US president-elect Biden to name longtime confidante Antony Blinken as Secretary of State: Reports

US president-elect Biden to name longtime confidante Antony Blinken as Secretary of State: Reports

NEW YORK, Nov 23 (APP): US President-elect Joe Biden plans to nominate longtime foreign policy adviser Antony Blinken to serve as his Secretary of State, while picking another confidante, Jake Sullivan, for the role of National Security Adviser, according to news media reports.

Linda Thomas-Greenfield, a veteran diplomat, will be nominated as Ambassador to the United Nations, giving the former career Foreign Service officer and African-American woman one of the most high-profile posts in government, reports in The New York Times and Washington Post said. With a cabinet rank, she will have a seat on the National Security Council.

During her 35-year career as a diplomat, Ms. Thomas-Greenfield also served in the American Embassy in Islamabad.

All three expected nominees have decades-long careers working at the highest levels of government, and a deep respect for institutions, it was pointed out.

The 58-year-old Blinken was Biden’s staff director on the Senate Foreign Relations Committee for six years, starting in 2002. When Biden became vice president, Blinken became his national security director – before President Barack Obama elevated him to higher positions, including the No. 2 job at the State Department.

Blinken has been described as a defender of global alliances, who will try to rebuild relationships with U.S. allies, shaken after years of President Donald Trump denigrating them and pulling out of international agreements, such as the Paris climate change accord and the Iran nuclear deal.

While serving as Deputy Assistant to the President Obama and National Security Advisor to the Vice President Biden, he helped craft U.S. policy on Pakistan, Afghanistan and Iran.

In July, speaking at the Hudson Institute, a Washington-based conservative think-tank, Blinken voiced concern over India’s crackdown in Occupied Jammu and Kashmir, but said the Biden administration would engage with New Delhi on this issue.

“(W)e obviously have challenges now and real concerns, for example, about some of the actions that the government has taken particularly in cracking down on freedom of movement and freedom of speech in (Occupied) Kashmir, some of the laws on citizenship but you’re always better engaging with a partner,” he said, while responding to a question about prospects of US alliance with India under the Biden administration.”That would be the approach and again, I think we’ve seen evidence that it works,” Blinken added.

Sullivan, the nominee for National Security Adviser, was an aide to former Secretary of State Hillary Clinton, working for her at the State Department as well as serving as a key figure in her 2016 campaign for president. He’s in his early 40s, but has earned a reputation as a whiz kid in the foreign policy realm. He played an important role in crafting the Iran nuclear deal, and he served as Biden’s national security adviser for a spell when Biden was vice president.

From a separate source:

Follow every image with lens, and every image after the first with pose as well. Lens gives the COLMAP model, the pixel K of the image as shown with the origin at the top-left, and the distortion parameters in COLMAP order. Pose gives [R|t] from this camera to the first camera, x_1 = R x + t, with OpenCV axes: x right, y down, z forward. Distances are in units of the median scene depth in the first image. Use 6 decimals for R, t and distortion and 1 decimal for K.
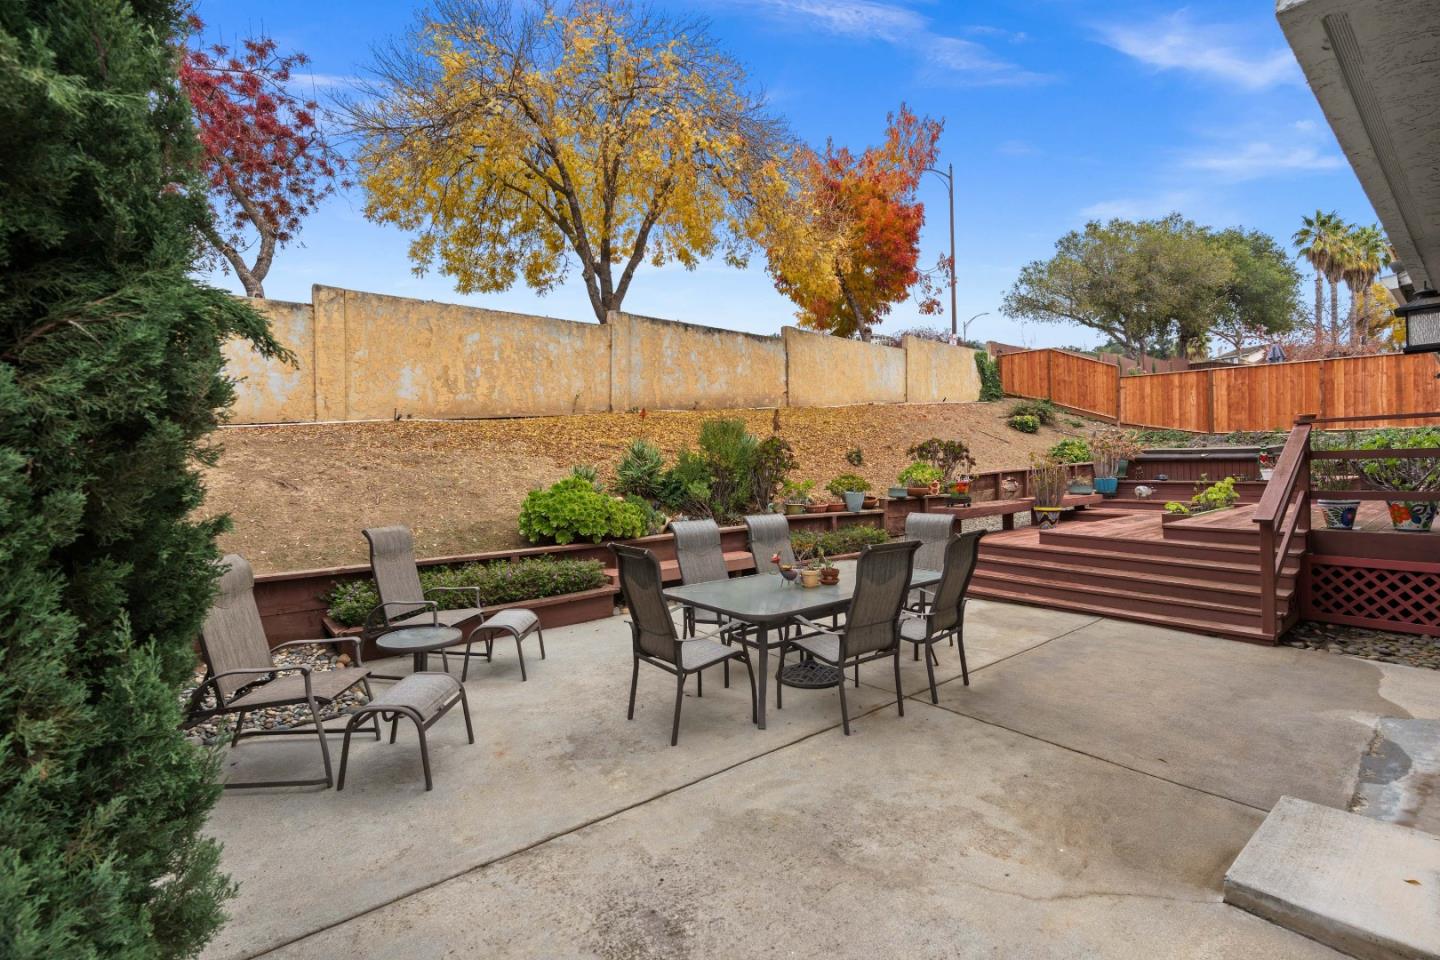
lens RADIAL K [[653.9, 0, 732.4], [0, 653.9, 460.2], [0, 0, 1]] dist [-0.005473, 0.001387]
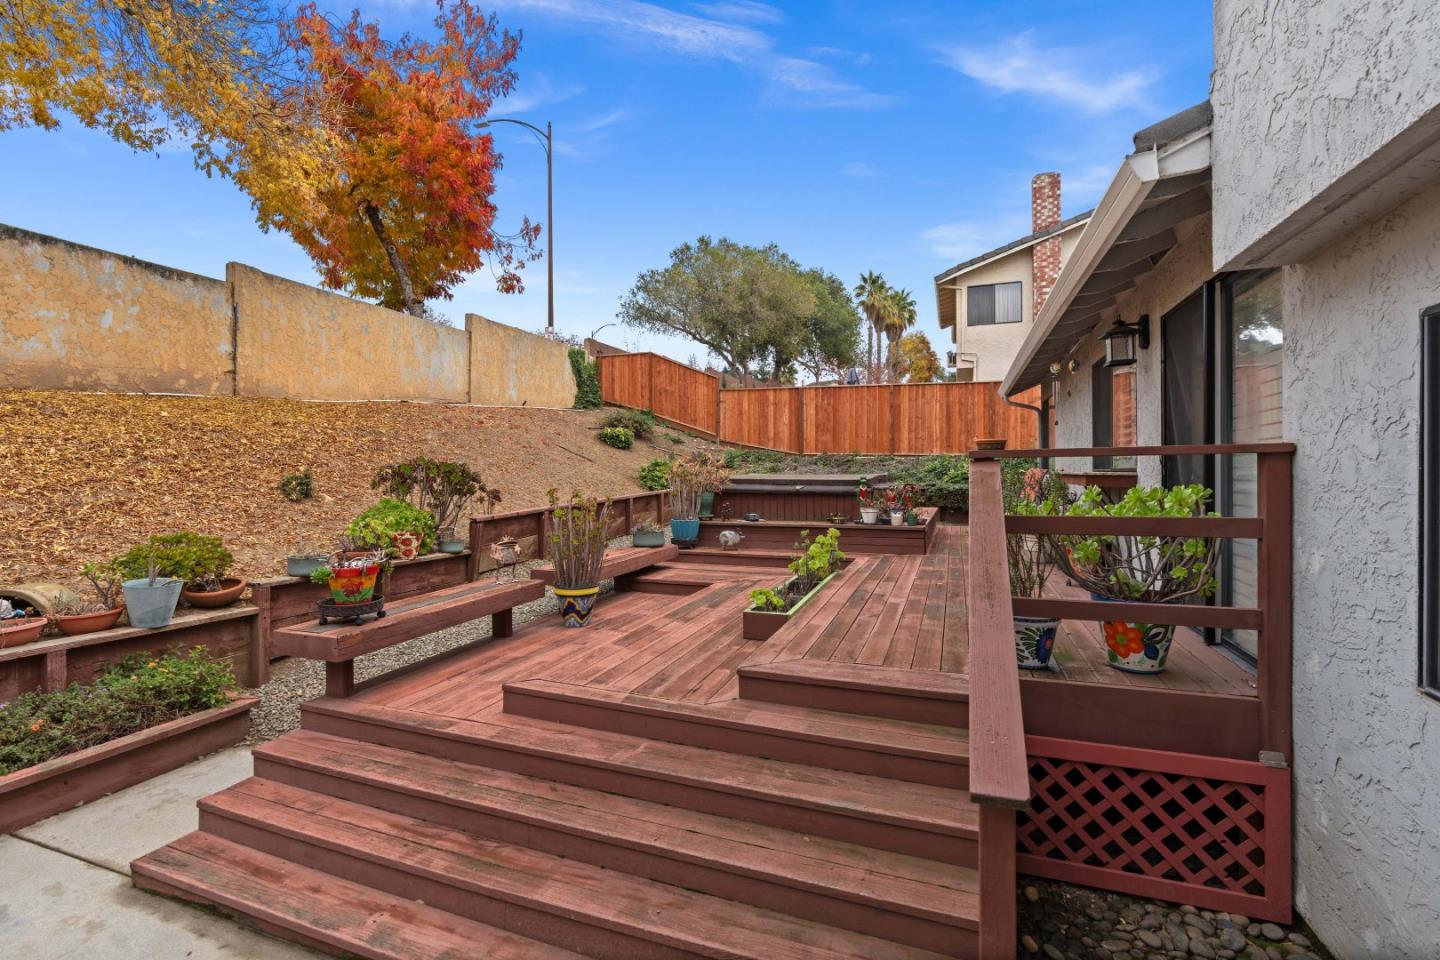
lens RADIAL K [[653.9, 0, 715.1], [0, 653.9, 475.8], [0, 0, 1]] dist [-0.005473, 0.001387]
pose [[0.872119, 0.006389, 0.489252, 0.139971], [-0.011105, 0.999916, 0.006738, -0.013282], [-0.489168, -0.011310, 0.872116, 0.202720]]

Since Mrs. Clinton’s loss, Sullivan has spent time researching ways to make U.S. foreign policy more relevant to America’s domestic needs. He’s written or co-written a number of essays that try to bridge the gaps that have often separated foreign and economic policy, and it was believed that he might be placed in a domestic-focused role in a Biden White House.

The role of White House national security adviser does not require Senate confirmation.

Before the Nov. 3 election, Susan Rice, a former National Security adviser to Barack Obama, had been considered a frontrunner for the Secretary of State post. But media reports say that Republicans’ likely control of the Senate gave rise to concerns that she would not survive a confirmation battle. Rice had become a lightning rod with conservatives over her role following the 2012 attack on the U.S. mission in Benghazi, Libya.